Examples would be to:
exclude H4, H5, H6 data where sourceid = 4944 and exclude H8, H9-H12
where destination = 481981 and ...
... this can go on for many many filters as we are
constantly removing data to get close to our final model.
I think I saw in a solution that I could build a list of the filters I would want and then create a function to test against, but I haven't found a good example to work from.
My initial thought was to create a copy of the df and just remove the data we didn't want and if we need it back - we could just copy it back in from the origin df, but that seems like the wrong road.
By using masks, you don't have to remove data from the dataframe.

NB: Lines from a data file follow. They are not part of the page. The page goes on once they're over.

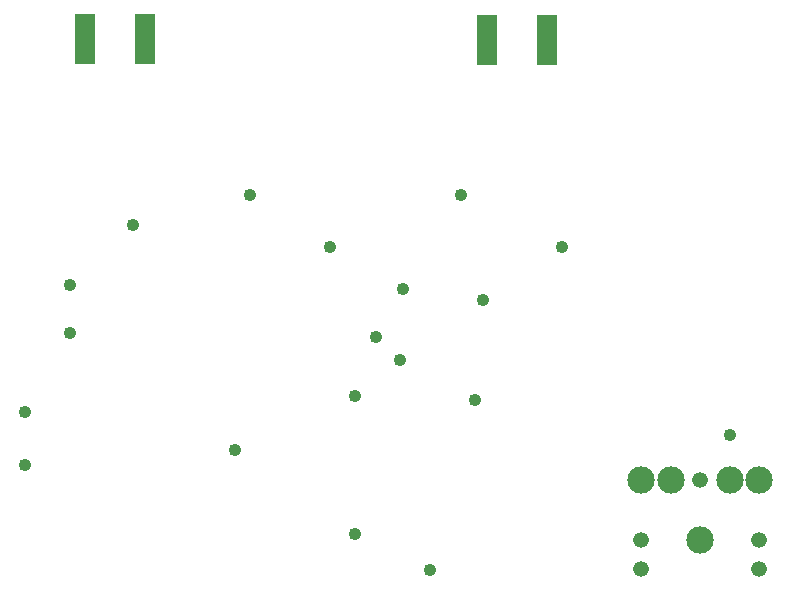
<source format=gbr>
G04 EAGLE Gerber RS-274X export*
G75*
%MOMM*%
%FSLAX34Y34*%
%LPD*%
%INSoldermask Bottom*%
%IPPOS*%
%AMOC8*
5,1,8,0,0,1.08239X$1,22.5*%
G01*
%ADD10C,2.311400*%
%ADD11C,1.327000*%
%ADD12R,1.651000X4.191000*%
%ADD13C,1.079500*%


D10*
X584200Y38100D03*
X559200Y88100D03*
X534200Y88100D03*
X609200Y88100D03*
X634200Y88100D03*
D11*
X534200Y38100D03*
X534200Y13100D03*
X634200Y13100D03*
X634200Y38100D03*
X584200Y88100D03*
D12*
X114300Y462280D03*
X63500Y462280D03*
X454660Y461010D03*
X403860Y461010D03*
D13*
X467360Y285750D03*
X332740Y250190D03*
X400050Y241300D03*
X381300Y330200D03*
X50800Y254000D03*
X309880Y209550D03*
X104267Y304800D03*
X330200Y190500D03*
X270510Y285750D03*
X609200Y127000D03*
X292100Y160020D03*
X393700Y156210D03*
X203200Y330200D03*
X50800Y213320D03*
X190500Y114300D03*
X292100Y43180D03*
X12700Y101600D03*
X355600Y12700D03*
X12700Y146050D03*
M02*

</source>
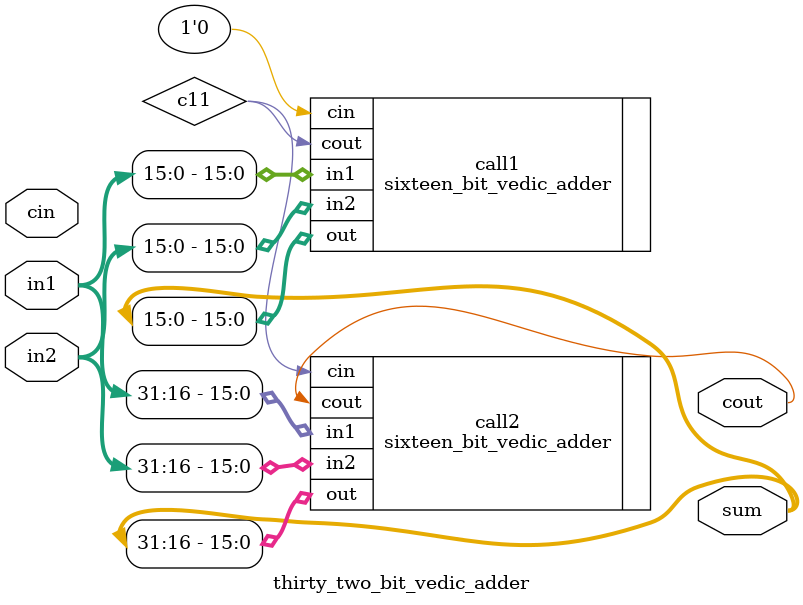
<source format=v>
`timescale 1ns / 1ps
module thirty_two_bit_vedic_adder(in1, in2, cin, sum, cout );

input [31:0] in1 ;
input [31:0] in2 ;
input cin ;
output [31:0] sum ;
output cout ;

wire c11 ;

sixteen_bit_vedic_adder call1(

.in1(in1[15:0]),
.in2(in2[15:0]),
.cin(1'b0),
.out(sum[15:0]),
.cout(c11)

);


sixteen_bit_vedic_adder call2(

.in1(in1[31:16]),
.in2(in2[31:16]),
.cin(c11),
.out(sum[31:16]),
.cout(cout)

);

















endmodule

</source>
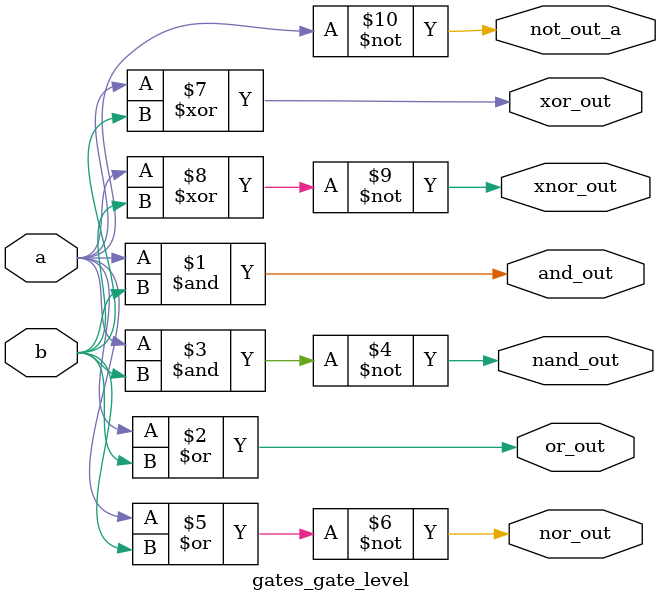
<source format=v>
module gates_gate_level (
    input a, b,
    output and_out, or_out, not_out_a, nand_out, nor_out, xor_out, xnor_out
);
    and  (and_out, a, b);     // AND gate
    or   (or_out, a, b);      // OR gate
    not  (not_out_a, a);      // NOT gate
    nand (nand_out, a, b);    // NAND gate
    nor  (nor_out, a, b);     // NOR gate
    xor  (xor_out, a, b);     // XOR gate
    xnor (xnor_out, a, b);    // XNOR gate

endmodule

</source>
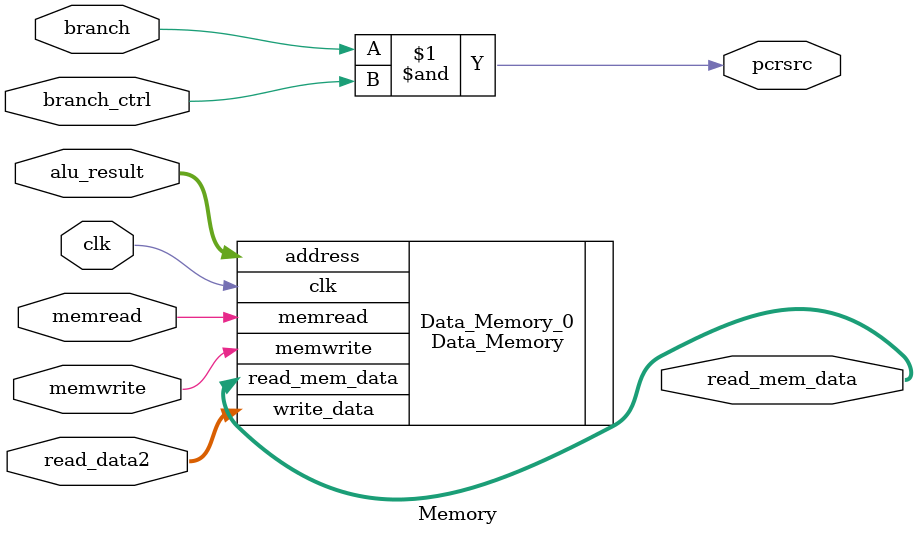
<source format=v>
`timescale 1ns / 1ps


module Memory(
input clk,
input branch,
input memwrite,
input memread,
input branch_ctrl,
input [31:0] alu_result,
input [31:0] read_data2,

output pcrsrc,
output [31:0] read_mem_data

    );
assign pcrsrc = branch & branch_ctrl;

Data_Memory Data_Memory_0 (.clk(clk),.address(alu_result),.write_data(read_data2),.memwrite(memwrite),.memread(memread),.read_mem_data(read_mem_data));

endmodule

</source>
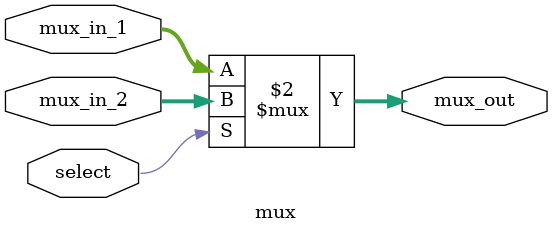
<source format=v>
module mux (input [31:0] mux_in_1,
            input [31:0] mux_in_2,
            input select, 
            output [31:0] mux_out);

    assign mux_out = ~select ? mux_in_1 : mux_in_2;
	// ~select가 True -> mux_in_1
	// ~select가 False -> mux_in_2
endmodule

</source>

E.g.:
mask1 = df.sourceid == 4944
var1 = df[mask1]['H4','H5','H6'].sum()
Or directly do:
var1 = df[df.sourceid == 4944]['H4','H5','H6'].sum()
In case of multiple filters, you can combine the Boolean masks with Boolean operators:
totmask = mask1 & mask2
you can use DataFrame.ix[] to set the data to zeros.
Create a dummy DataFrame first:
N = 10000
df = pd.DataFrame(np.random.rand(N, 12), columns=["h%d" % i for i in range(1, 13)], index=["row%d" % i for i in range(1, N+1)])
df["sourceid"] = np.random.randint(0, 50, N)
df["destid"] = np.random.randint(0, 50, N)
Then for each of your filter you can call:
df.ix[df.sourceid == 10, "h4":"h6"] = 0
since you have 600k rows, create a mask array by df.sourceid == 10 maybe slow. You can create Series objects that map value to the index of the DataFrame:
sourceid = pd.Series(df.index.values, index=df["sourceid"].values).sort_index()
destid = pd.Series(df.index.values, index=df["destid"].values).sort_index()
and then exclude h4,h5,h6 where sourceid == 10 by:
df.ix[sourceid[10], "h4":"h6"] = 0
to find row ids where sourceid == 10 and destid == 20:
np.intersect1d(sourceid[10].values, destid[20].values, assume_unique=True)
to find row ids where 10 <= sourceid <= 12 and 3 <= destid <= 5:
np.intersect1d(sourceid.ix[10:12].values, destid.ix[3:5].values, assume_unique=True)
sourceid and destid are Series with duplicated index values, when the index values are in order, Pandas use searchsorted to find index. it's O(log N), faster then create mask arrays which is O(N).